The purpose of this research is to find correlations between hemodynamic variables and clinical events to better understand aneurysm development and improve patient evaluation and treatment. In collaboration with Mayo Clinic's Division of Engineering, the lab is using particle image velocimetry to validate companion computational fluid dynamics simulations on patient-specific aneurysm models. These data also are being used in experiments to compare fluid mechanics behavior in aneurysms treated with different therapeutic devices.

Modified histological technique for processing metallic coil-bearing tissue.

Platinum coil-bearing tissues are processed via paraffin embedding. This technique secures good preservation of morphology, as well as multiple, thin sections that are easily stained with standard and advanced histological staining techniques. Photomicrograph shows unorganized thrombus within the aneurysm cavity and across the aneurysm neck. Excellent tissue preservation was achieved in this setting of friable thrombus (hematoxylin and eosin stain, original 20 times magnification).

4. Stroke Thromboembolism Registry of Imaging and Pathology (STRIP)

With the arrival of mechanical thrombectomy to treat acute ischemic stroke, interest is growing around the histopathological and imaging characteristics of retrieved blood clots, termed thromboemboli. Past studies show that clot composition can provide insights into stroke etiology and demonstrate association of recanalization success with IV thrombolysis and mechanical thrombectomy. Furthermore, improved characterization of clot composition regarding imaging and histopathologic features could help in device selection prior to the mechanical thrombectomy procedure itself.
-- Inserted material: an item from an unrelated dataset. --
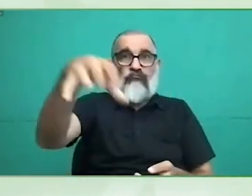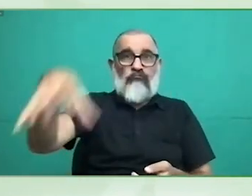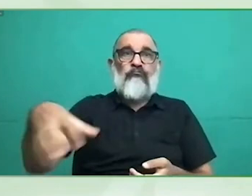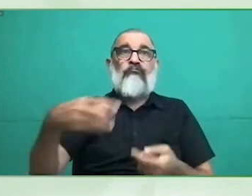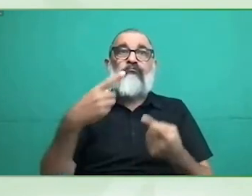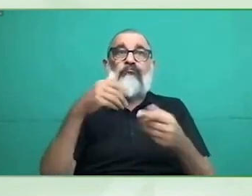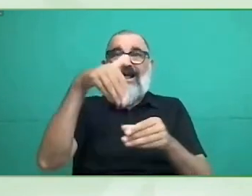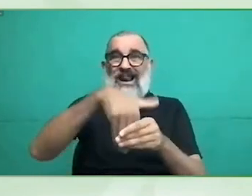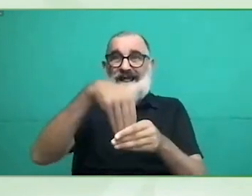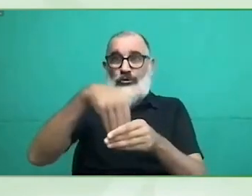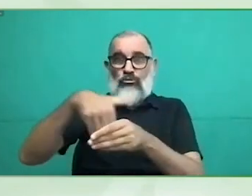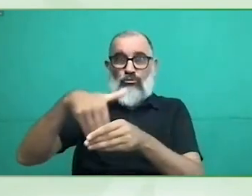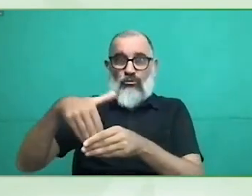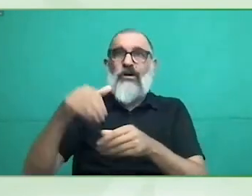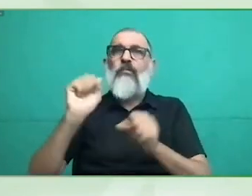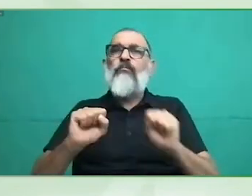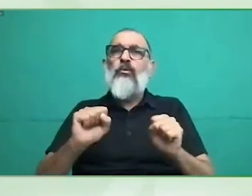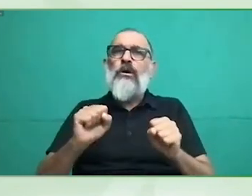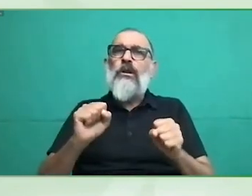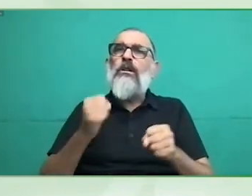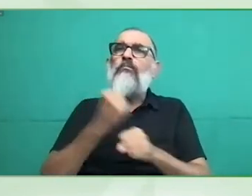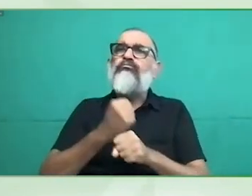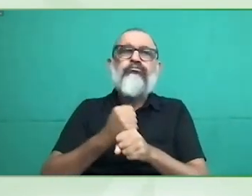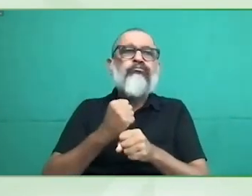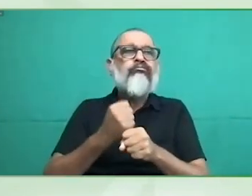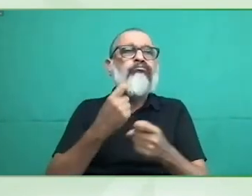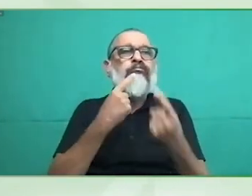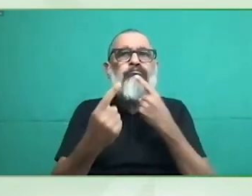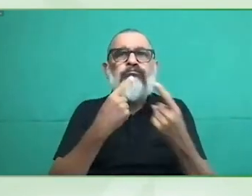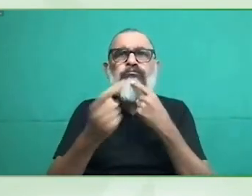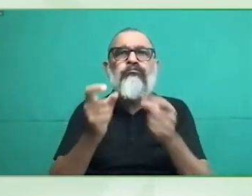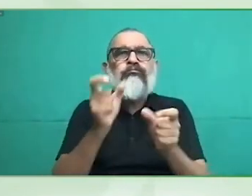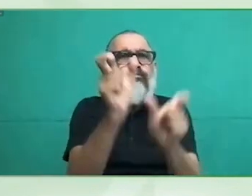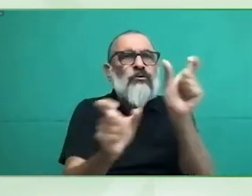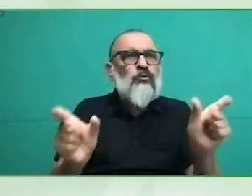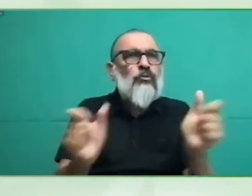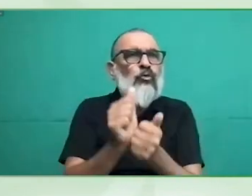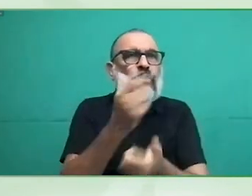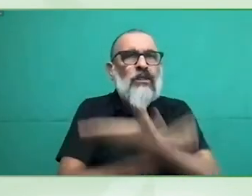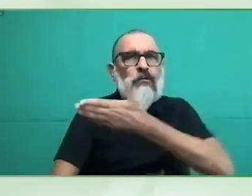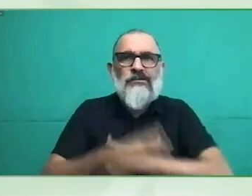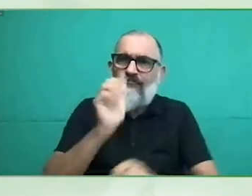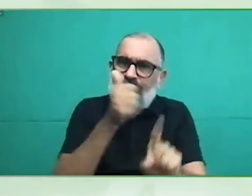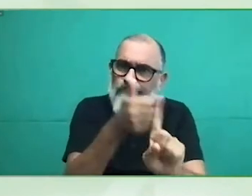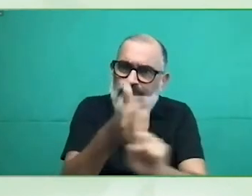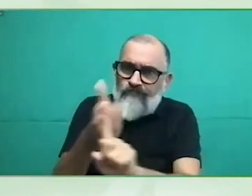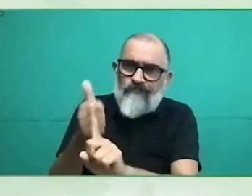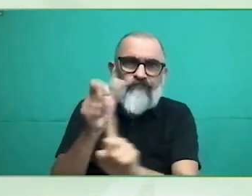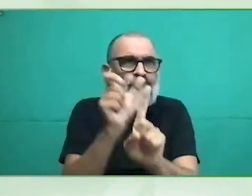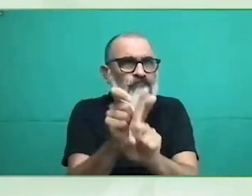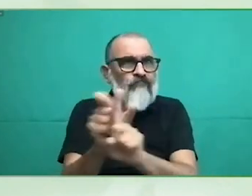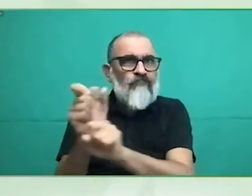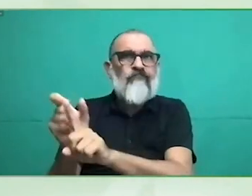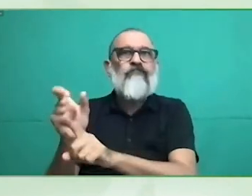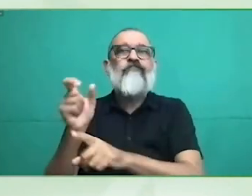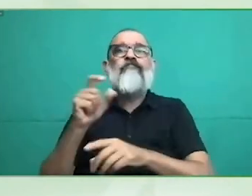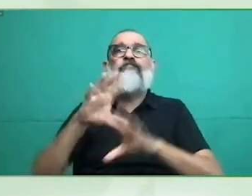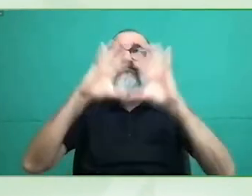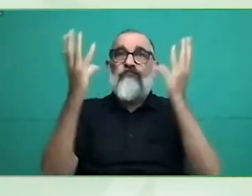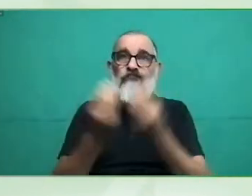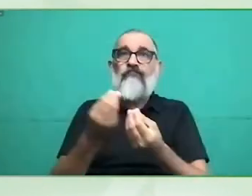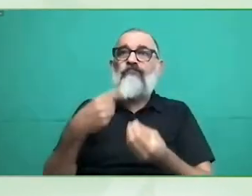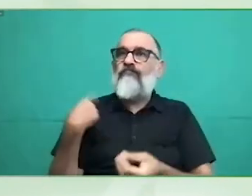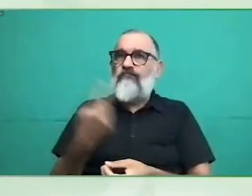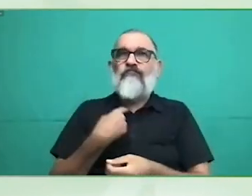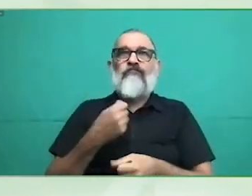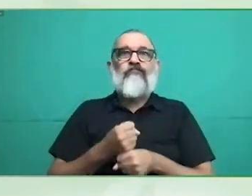conocer y saber sobre discapacidad por último en cuanto a esta fase digamos previa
STRIP is a multicenter project that aims to:

  • Characterize the histopathologic features of thromboemboli of various etiologies using a combination of histology — hematoxylin and eosin, and Martius scarlet blue — and immunostaining methods.
  • Examine the correlation between clot composition and degree and ease of revascularization using mechanical thrombectomy techniques.
  • Review the association between:
    • Device selection — aspiration versus stent retriever.
    • Technique selection — balloon guide catheter versus standard catheter.
    • Clot subtype — RBC-rich, platelet-rich, fibrin-rich, WBC-rich.
    • Angiographic outcomes.
  • Investigate the association between the presence of a hyperdense artery sign found during imaging, and clot histological characteristics.
  • Study the mechanism of resistance to thrombolysis.
Confocal images showing acute ischemic stroke clot.

At left is an example of an acute ischemic stroke clot stained with Martius scarlet blue stain. At right is a confocal image demonstrating the presence of platelets (red), fibrinogen (green) and white blood cells (blue).

5. Clinical trials

The Neurovascular Research Laboratory has been involved in numerous clinical trials related to cerebral aneurysm and thrombectomy devices.